Roman Catholic universalism

Roman Catholic universalism January 21, 2008

Avery Cardinal Dulles, after surveying Roman Catholic teaching through the ages about who can be saved gives this bottom line answer:

Who, then, can be saved? Catholics can be saved if they believe the Word of God as taught by the Church and if they obey the commandments. Other Christians can be saved if they submit their lives to Christ and join the community where they think he wills to be found. Jews can be saved if they look forward in hope to the Messiah and try to ascertain whether God’s promise has been fulfilled. Adherents of other religions can be saved if, with the help of grace, they sincerely seek God and strive to do his will. Even atheists can be saved if they worship God under some other name and place their lives at the service of truth and justice. God’s saving grace, channeled through Christ the one Mediator, leaves no one unassisted. But that same grace brings obligations to all who receive it. They must not receive the grace of God in vain. Much will be demanded of those to whom much is given.

So if Catholicism is correct, I guess most of us in other churches are OK. I worry that the atheists will be unhappy to find themselves in Heaven, irked that in not believing in God they nevertheless worshiped him under some other name, so what kind of Heaven would that be for them?

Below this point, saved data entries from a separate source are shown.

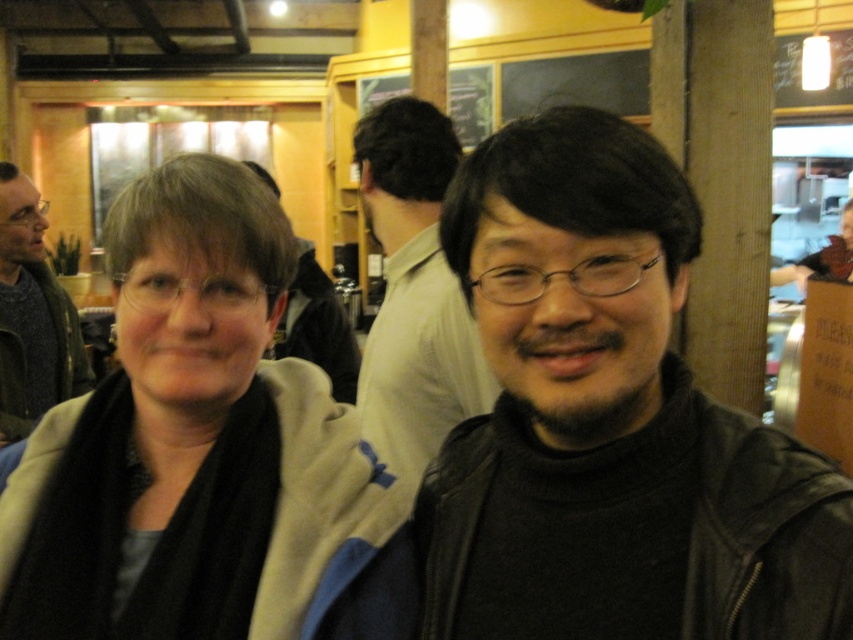
Is black matte jacket at center bigger than matte black jacket at center?

No, black matte jacket at center is not bigger than matte black jacket at center.

How far apart are black matte jacket at center and matte black jacket at center?

black matte jacket at center is 23.39 inches away from matte black jacket at center.

At what (x,y) coordinates should I click in order to perform the action: click on black matte jacket at center. Please return your answer as a coordinate pair (x, y). This screenshot has height=640, width=853. Looking at the image, I should click on (415, 291).

Does beige fabric jacket at center have a larger size compared to black matte jacket at center?

Incorrect, beige fabric jacket at center is not larger than black matte jacket at center.

Between point (311, 477) and point (380, 138), which one is positioned in front?

Positioned in front is point (311, 477).

Identify the location of beige fabric jacket at center. (201, 451).

Can you confirm if beige fabric jacket at center is positioned to the left of matte black jacket at center?

No, beige fabric jacket at center is not to the left of matte black jacket at center.

Measure the distance from beige fabric jacket at center to matte black jacket at center.

beige fabric jacket at center and matte black jacket at center are 4.62 feet apart.

Does point (114, 605) come behind point (332, 308)?

That is False.

I want to click on beige fabric jacket at center, so click(201, 451).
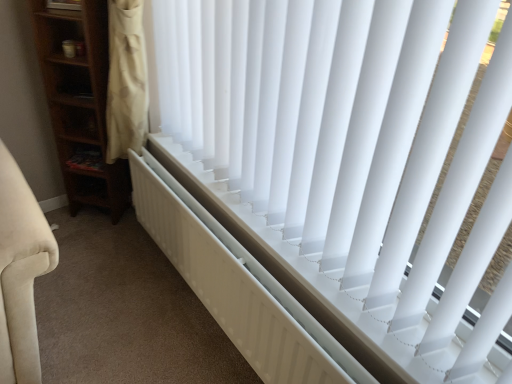
Question: In terms of height, does wooden shelf at left look taller or shorter compared to white plastic blinds at center?

Choices:
 (A) tall
 (B) short

Answer: (B)

Question: From the image's perspective, relative to white plastic blinds at center, is wooden shelf at left above or below?

Choices:
 (A) below
 (B) above

Answer: (A)

Question: Which is farther from the wooden shelf at left?

Choices:
 (A) white plastic blinds at center
 (B) white matte radiator at center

But let me get this straight, and keep in mind that Cardinal Dulles is no touchy-feely Catholic but a conservative Catholic in close association with the Pope. To be saved, you do not have to have faith in Jesus Christ. You can have faith in God. Or, despite the first commandment, you can have faith in God under some other name. Or, if you don’t believe in any gods, you can have faith in something else, such as truth or justice. Or, if you don’t have faith in anything, you can be saved by your good works, though this seems to be the main point even for Christians.

Certainly, if salvation is by good works, anyone who does good works–people of other religions, atheists–will be saved. And since Catholics define good works as having been produced by faith, one can predicate some sort of efficacious faith to anyone who does them. But what an impoverished view of sin we see here! So even this blatantly human rationalization to make God seem nice turns out to be of little comfort to an actual sinner who is burdened by his bad works.

But more than that, if faith in virtually anything is enough or even optional for salvation, why do we need the church, why should anyone evangelize, and why did Jesus need to die?